> **Given task 1**
In the court opinion, which section of the Code lets a testator exempt an executor from giving bond?
------------------------------------------------------------
It is provided in section 2541 of the Code that a testator may exempt an executor from giving bond by express provision in his will; that such bond must not be required except: (1) When any executor, heir, legatee, or other person interested in the estate makes affidavit showing his interest and alleging that such interest will be endangered for want of security; and (2) when, in the opinion of the judge of probate, the estate is likely to be wasted to the prejudice of any person interested therein. Recent construction of several provisions of the statute was that the exemption provided in section 2541 did not permit a testator to exempt his executor from filing an inventory as required by sections 2579-2581, Code 1907; that such exception (under section 2541, Code) might be a sufficient excuse for failure to file an inventory in the first instance and until application is made therefor, and was no authority *595 to prevent inventory being required on due application. Parker v. Robertson, supra.

The decree of the circuit court in equity sustaining demurrer (many grounds being assigned) will not be justified on the general demurrer assigned, "There is no equity in the bill." However, appropriate demurrer challenged the bill for misjoinder for its failure to affirmatively show that the parties made respondents thereto were necessary or proper parties. This fact may have been indicated by the terms of the will before the trial court and made a part of the bill. By some inadvertence the will is not incorporated in the transcript. The respective respondents challenged the right of complainant to make them parties against their objection, since it was not shown by averment that they were proper parties. The sustaining of demurrer may be justified for this failure of averment. Hodge v. Joy, ante, p. 198, 92 So. 171.
------------------------------------------------------------
> **Given task 2**
In the entries, from the first line up to and including the line with "0: (445, 42)", swap "top-left" for "upper-left", and give those lines back with nothing else changed.

> **Data entries**
------------------------------------------------------------
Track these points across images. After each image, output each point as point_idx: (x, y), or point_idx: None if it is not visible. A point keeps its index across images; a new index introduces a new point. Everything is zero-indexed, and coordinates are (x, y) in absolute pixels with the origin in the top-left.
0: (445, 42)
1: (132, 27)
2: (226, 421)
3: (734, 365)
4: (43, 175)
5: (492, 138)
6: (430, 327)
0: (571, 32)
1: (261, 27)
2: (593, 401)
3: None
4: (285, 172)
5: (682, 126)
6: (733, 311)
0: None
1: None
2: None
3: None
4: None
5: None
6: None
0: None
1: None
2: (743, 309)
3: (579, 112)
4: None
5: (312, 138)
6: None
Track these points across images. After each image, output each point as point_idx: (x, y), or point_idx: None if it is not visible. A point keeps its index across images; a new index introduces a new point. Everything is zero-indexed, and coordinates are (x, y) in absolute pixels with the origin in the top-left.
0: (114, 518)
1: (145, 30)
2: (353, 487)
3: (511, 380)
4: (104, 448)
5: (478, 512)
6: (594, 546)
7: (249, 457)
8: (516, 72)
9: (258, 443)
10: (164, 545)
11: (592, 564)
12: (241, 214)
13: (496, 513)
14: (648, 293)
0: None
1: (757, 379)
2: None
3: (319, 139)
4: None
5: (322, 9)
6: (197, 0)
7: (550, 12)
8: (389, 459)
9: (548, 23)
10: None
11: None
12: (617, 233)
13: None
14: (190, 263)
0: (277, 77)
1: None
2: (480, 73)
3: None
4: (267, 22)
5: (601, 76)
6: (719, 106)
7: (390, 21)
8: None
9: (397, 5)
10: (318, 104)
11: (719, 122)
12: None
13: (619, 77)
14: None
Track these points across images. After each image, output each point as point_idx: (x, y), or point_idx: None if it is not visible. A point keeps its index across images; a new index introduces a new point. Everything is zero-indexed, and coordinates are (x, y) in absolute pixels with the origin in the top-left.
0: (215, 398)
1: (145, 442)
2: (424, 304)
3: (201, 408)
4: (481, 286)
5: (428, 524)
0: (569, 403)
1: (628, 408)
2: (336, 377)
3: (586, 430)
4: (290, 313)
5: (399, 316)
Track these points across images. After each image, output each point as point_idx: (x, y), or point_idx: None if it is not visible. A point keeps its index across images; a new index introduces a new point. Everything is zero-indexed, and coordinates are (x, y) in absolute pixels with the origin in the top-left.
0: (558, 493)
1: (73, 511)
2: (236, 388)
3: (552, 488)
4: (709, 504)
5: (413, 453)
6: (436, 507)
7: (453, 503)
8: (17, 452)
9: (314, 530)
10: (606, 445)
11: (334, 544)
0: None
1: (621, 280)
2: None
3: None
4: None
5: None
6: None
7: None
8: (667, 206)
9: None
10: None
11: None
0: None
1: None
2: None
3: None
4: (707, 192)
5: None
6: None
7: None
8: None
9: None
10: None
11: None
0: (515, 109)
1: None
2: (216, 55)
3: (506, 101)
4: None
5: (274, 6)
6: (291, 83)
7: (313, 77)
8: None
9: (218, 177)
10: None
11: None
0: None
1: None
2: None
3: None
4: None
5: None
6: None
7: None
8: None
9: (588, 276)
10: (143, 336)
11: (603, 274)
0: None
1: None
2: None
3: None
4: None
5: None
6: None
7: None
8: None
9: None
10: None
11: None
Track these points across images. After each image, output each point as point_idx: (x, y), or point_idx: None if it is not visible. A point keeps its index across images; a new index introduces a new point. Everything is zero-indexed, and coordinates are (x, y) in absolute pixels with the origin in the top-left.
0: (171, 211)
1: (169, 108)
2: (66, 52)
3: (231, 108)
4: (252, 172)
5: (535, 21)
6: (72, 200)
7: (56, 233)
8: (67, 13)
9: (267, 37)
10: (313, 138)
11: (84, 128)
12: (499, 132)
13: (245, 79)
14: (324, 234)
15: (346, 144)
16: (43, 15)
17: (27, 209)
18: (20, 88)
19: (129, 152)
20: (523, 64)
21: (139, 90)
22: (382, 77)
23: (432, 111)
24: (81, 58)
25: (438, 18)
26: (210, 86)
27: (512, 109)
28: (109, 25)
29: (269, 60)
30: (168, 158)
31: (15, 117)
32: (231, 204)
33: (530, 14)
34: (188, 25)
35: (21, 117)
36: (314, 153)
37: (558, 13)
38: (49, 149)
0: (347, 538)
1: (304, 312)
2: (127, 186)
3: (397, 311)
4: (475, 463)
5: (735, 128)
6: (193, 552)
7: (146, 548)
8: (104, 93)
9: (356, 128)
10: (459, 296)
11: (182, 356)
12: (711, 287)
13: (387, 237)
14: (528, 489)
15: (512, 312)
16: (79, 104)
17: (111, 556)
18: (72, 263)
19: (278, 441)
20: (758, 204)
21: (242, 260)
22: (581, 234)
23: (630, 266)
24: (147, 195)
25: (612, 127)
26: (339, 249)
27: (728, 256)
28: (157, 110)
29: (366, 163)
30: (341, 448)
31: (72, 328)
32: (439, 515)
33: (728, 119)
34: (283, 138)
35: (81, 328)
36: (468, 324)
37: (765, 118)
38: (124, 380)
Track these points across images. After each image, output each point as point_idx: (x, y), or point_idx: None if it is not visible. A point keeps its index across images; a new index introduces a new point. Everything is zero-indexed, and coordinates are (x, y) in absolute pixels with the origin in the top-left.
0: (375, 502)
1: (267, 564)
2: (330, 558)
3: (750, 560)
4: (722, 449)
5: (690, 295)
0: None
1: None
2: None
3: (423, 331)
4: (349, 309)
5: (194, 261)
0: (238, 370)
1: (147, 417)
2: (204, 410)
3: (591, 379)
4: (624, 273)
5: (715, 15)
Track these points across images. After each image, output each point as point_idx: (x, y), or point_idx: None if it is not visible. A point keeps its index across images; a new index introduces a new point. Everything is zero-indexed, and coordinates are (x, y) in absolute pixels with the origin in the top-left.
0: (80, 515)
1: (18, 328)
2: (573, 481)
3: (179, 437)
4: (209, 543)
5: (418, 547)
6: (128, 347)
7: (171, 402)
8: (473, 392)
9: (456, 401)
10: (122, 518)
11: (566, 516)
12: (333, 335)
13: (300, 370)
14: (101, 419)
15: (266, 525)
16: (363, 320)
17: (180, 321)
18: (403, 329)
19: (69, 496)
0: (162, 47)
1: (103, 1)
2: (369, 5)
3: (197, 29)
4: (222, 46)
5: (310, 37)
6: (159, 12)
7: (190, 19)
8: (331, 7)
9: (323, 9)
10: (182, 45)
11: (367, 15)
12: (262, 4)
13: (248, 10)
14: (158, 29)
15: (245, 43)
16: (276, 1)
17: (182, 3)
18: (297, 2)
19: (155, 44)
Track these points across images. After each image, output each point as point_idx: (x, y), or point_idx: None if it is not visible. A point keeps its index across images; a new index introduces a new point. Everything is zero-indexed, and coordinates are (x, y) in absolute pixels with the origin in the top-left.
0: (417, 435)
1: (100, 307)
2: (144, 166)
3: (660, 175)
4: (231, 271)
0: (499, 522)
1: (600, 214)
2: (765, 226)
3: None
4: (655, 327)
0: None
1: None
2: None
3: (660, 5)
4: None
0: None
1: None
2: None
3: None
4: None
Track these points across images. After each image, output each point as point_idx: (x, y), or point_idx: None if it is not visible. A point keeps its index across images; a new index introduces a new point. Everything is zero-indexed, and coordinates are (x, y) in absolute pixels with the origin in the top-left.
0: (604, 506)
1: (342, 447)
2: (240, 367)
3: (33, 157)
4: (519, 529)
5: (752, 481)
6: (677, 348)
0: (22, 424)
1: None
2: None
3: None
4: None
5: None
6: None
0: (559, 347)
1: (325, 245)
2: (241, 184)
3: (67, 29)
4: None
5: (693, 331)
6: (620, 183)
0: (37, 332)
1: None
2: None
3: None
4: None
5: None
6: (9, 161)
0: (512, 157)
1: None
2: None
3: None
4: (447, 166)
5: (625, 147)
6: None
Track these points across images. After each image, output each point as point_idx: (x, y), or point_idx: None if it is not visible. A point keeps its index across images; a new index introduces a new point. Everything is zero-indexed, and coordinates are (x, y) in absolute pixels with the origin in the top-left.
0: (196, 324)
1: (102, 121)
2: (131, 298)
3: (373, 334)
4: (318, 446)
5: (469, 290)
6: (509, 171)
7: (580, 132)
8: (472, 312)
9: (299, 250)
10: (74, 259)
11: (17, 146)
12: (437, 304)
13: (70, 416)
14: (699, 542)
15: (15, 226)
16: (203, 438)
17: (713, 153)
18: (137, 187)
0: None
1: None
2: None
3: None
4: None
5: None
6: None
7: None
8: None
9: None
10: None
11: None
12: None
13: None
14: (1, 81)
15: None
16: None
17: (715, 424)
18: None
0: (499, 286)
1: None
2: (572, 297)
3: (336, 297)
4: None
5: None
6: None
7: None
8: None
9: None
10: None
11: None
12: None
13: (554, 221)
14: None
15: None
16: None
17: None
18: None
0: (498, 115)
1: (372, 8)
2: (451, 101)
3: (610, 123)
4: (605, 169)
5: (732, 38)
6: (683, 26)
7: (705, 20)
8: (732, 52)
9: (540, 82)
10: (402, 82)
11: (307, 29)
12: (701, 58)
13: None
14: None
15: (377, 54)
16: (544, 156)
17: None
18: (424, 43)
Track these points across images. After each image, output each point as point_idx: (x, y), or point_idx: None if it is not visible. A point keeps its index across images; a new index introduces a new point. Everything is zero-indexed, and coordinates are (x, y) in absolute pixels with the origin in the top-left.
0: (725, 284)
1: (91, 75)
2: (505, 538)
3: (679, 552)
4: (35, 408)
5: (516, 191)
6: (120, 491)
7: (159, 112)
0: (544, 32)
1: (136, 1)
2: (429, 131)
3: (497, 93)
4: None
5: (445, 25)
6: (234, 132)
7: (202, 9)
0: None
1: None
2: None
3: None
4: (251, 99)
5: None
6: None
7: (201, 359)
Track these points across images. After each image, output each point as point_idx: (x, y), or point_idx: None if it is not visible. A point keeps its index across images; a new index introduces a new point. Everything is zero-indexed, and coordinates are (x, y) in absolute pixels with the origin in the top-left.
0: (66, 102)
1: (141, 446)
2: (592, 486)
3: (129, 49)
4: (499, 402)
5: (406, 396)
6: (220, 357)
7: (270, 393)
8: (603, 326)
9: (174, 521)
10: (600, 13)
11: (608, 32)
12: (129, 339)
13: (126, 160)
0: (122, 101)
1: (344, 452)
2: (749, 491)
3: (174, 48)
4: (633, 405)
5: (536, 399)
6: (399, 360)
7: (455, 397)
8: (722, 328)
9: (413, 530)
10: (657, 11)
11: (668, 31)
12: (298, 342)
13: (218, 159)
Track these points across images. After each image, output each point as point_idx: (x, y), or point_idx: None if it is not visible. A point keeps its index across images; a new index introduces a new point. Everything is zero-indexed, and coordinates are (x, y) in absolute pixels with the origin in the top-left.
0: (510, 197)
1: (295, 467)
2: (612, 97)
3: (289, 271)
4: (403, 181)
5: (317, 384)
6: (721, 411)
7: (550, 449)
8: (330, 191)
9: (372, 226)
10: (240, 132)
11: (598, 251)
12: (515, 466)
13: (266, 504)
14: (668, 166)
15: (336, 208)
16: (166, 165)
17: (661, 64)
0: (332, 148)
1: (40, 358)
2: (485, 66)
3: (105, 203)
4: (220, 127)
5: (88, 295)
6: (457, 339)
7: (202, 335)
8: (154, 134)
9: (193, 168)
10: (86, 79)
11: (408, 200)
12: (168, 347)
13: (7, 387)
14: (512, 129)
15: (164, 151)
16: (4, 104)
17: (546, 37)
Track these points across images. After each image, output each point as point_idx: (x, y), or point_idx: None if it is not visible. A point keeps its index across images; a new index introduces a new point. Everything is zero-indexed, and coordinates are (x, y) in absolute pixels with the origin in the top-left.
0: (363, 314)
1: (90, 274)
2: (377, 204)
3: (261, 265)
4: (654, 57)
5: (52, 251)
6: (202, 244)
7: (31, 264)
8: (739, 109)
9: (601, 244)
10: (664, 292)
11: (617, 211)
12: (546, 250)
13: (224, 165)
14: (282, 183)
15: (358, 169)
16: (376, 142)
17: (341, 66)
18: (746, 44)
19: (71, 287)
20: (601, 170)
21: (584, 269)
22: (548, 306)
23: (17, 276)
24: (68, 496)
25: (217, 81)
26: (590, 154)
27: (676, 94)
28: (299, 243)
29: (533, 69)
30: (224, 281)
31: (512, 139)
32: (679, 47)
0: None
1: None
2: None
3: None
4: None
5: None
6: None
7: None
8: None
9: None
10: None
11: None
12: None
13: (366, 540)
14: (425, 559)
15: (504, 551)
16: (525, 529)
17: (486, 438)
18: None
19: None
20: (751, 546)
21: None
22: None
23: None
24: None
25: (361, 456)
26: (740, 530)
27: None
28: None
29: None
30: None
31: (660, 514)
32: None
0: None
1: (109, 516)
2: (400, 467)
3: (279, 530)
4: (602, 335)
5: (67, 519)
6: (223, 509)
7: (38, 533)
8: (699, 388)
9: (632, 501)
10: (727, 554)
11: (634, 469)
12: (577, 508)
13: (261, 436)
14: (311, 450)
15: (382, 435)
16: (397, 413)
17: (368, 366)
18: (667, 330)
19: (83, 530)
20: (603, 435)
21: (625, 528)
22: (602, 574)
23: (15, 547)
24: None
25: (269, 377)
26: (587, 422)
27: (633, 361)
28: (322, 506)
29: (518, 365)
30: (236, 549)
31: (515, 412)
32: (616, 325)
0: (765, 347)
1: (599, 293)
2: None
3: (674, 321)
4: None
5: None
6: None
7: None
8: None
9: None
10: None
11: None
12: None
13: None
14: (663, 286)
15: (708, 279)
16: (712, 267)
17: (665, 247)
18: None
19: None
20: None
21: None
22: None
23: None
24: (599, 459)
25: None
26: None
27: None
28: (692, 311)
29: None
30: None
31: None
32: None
------------------------------------------------------------
> **Worked solution 1**
Section 2541.

> **Worked solution 2**
Track these points across images. After each image, output each point as point_idx: (x, y), or point_idx: None if it is not visible. A point keeps its index across images; a new index introduces a new point. Everything is zero-indexed, and coordinates are (x, y) in absolute pixels with the origin in the upper-left.
0: (445, 42)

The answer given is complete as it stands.